Pacific Swell | Southern California environment news and trends

Greenpeace v. Facebook: should energy be renewable or efficient?

A few weeks back I talked to Kumi Naidoo, the head of Greenpeace International - a pretty wide ranging interview that included him throwing down with Facebook on their use of coal power.

Naidoo told me:

Their electricity needs will multiply at least by three to four times what it is now. So how they plan and invest, in terms of thinking about their energy needs, is critically, critically important. Facebook, in terms of its new data center in Pineville, Oregon, has some good things about it. However, to have a dependency that the majority of the generation of the electricity is coming from coal just doesn't make sense."

After Naidoo stepped to, Facebook has stepped up - its publicity, anyway - on the Pineville site.

In a blog post on FB, FB VP Jonathan Heiliger wrote of the company's redesign from the ground up:

Because we started with a clean slate, we had total control over every part of the system, from the software to the servers to the data center. This meant we could:
    •    Use a 480-volt electrical distribution system to reduce energy loss.
    •    Remove anything in our servers that didn’t contribute to efficiency.
    •    Reuse hot aisle air in winter to both heat the offices and the outside air flowing into the data center.
    •    Eliminate the need for a central uninterruptible power supply.
The result is that our Prineville data center uses 38 percent less energy to do the same work as Facebook’s existing facilities, while costing 24 percent less.

Facebook also has just announced the Open Compute Project - where they're sharing the designs they've come up with, down to the nitty-gritty like server specs - the idea being that any company with servers and networks can make itself energy efficient.

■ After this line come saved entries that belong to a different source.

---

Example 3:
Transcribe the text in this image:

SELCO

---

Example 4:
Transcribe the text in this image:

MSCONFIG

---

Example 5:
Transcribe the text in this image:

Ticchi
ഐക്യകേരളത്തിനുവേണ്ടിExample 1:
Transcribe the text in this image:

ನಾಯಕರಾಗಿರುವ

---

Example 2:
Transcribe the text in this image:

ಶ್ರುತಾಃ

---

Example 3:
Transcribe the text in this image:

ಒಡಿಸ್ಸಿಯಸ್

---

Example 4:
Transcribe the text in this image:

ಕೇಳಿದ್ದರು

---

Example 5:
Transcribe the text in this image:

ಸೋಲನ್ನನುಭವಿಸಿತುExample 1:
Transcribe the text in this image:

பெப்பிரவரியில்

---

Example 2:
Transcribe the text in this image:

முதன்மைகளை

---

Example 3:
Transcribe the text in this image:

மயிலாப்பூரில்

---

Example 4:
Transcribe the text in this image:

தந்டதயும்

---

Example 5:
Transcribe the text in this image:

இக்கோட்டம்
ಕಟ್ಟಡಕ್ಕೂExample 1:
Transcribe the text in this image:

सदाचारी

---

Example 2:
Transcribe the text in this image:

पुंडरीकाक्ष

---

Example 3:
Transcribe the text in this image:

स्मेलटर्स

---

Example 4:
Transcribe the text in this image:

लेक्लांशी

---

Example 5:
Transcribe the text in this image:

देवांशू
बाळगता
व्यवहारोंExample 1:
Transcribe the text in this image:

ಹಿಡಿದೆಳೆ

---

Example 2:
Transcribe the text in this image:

In media interviews, Heiliger has downplayed the importance of the energy source - coal - compared to the amount used. "We think coal is actually a small issue in the grand scheme of energy efficiency," he told the San Francisco Chronicle. "Instead of worrying about what energy source you may choose and the impact of that source on the environment, the best way of improving CO{-2} (emissions) and improving the environment is to cut energy consumption."

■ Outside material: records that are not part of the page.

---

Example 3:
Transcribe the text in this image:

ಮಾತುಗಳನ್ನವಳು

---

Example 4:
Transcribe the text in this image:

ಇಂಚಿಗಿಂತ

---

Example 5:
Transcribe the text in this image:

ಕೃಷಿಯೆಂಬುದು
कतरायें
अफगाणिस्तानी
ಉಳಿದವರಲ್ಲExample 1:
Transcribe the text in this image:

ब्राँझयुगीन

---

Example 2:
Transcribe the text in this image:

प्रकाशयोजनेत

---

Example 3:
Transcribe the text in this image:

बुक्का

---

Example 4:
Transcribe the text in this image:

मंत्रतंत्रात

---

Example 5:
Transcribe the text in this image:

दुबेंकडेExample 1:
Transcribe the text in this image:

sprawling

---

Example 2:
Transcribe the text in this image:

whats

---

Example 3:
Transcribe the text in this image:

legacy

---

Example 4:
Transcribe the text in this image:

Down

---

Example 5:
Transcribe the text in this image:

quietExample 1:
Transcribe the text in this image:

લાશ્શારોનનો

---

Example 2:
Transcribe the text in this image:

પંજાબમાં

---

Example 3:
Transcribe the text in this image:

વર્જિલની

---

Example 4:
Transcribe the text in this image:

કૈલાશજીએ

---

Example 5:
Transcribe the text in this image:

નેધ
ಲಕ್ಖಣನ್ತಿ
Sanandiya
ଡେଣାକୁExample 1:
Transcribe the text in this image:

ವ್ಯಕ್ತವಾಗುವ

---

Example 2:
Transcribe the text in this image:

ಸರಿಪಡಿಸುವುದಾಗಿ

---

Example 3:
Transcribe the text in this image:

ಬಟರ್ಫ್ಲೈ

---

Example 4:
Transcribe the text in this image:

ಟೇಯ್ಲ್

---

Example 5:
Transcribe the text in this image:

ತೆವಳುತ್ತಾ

Energy efficiency is a great way to cut consumption. It's also the cheapest way to green up energy for a business. It's more expensive to cut greenhouse gasses by choosing renewable energy sources. But once everything is efficient as all hell, spending the money is the only thing left.

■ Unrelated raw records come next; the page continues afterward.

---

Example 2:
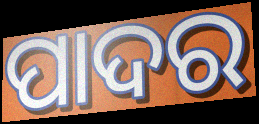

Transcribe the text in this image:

ପାଦର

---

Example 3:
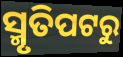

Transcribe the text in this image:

ସ୍ମୃତିପଟରୁ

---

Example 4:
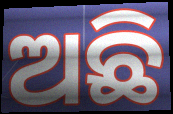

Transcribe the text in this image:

ଅଛି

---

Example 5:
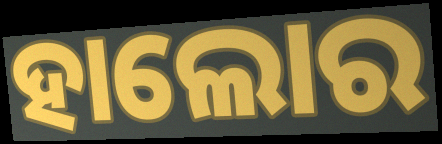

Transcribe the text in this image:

ହାଲୋର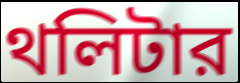
থলিটার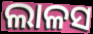
ଲାଳସ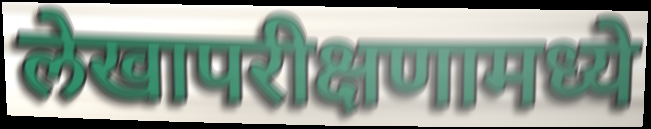
लेखापरीक्षणामध्येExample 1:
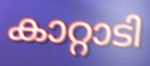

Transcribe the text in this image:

കാറ്റാടി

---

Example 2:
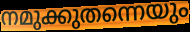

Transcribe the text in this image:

നമുക്കുതന്നെയും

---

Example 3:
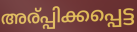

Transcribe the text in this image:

അര്പ്പിക്കപ്പെട്ട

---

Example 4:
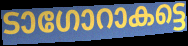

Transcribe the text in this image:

ടാഗോറാകട്ടെ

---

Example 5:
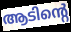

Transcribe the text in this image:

ആടിന്റെ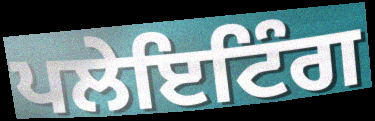
ਪਲੇਇਟਿੰਗ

Greenpeace is looking to make a symbolic stand, asking Facebook and other big companies to get off coal by Earth Day. Facebook has its own symbol: we're innovators, and we redesigned our product's infrastructure from the ground up. Are you lining up behind Facebook's choices or Greenpeace's demands? Seems a little like a question my friend Andrew Sell used to ask: did you drive to work, or do you want the hot lunch? A false opposition. Somewhere in the middle is the grid, our national energy policy, and regional energy sources. Making one choice now doesn't preclude the possibility or absolve the responsibility of deciding on another one later.